Basically, what we have shown is that there is a relationship between the upper limb component of the Fugelmeyer score (a standardized clinical measurement of functional motor strength and spasticity), and measures that we're getting from our torque and force transducers. We think that this is going to give us a more sensitive and more reliable measure of upper limb function.

Applications in MS Models of normal and impaired movement are useful in any clinical condition in which mobility is an issue. One of the problems that we have with MS is that it is a much more variable disease. Its course is not static or unnecessarily unidirectional. The objective assessments that we do in our work have a role in MS research because they allow you to look for perhaps more subtle changes, and they remove the subjective bias that can creep in from the therapists, other clinicians, and users. Some of the therapeutic methodologies, like the robot assistance and pressure-assisted ambulation may also have applications.

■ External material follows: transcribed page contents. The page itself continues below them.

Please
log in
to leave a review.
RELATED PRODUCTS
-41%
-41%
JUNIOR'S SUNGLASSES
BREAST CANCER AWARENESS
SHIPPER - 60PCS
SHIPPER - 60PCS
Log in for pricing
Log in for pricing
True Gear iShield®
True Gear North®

One possible advantage of the pressure system treadmill system to the MS population is that we can cool the air going into the chamber. This may ameliorate the fatigue factor which otherwise could actually compromise therapeutic progress in MS patients. Indeed, by improving energy efficiency or the mechanical efficiency of performing a task, and by unloading some of their body weight patients can better train the cardiovascular system and increase the ceiling of what maximal capacity could be. In that case, a given task represents a lower percentage of their maximal capacity; so by allowing them to train and increase their cardiovascular capacity, you are, in fact, addressing that fatigue issue.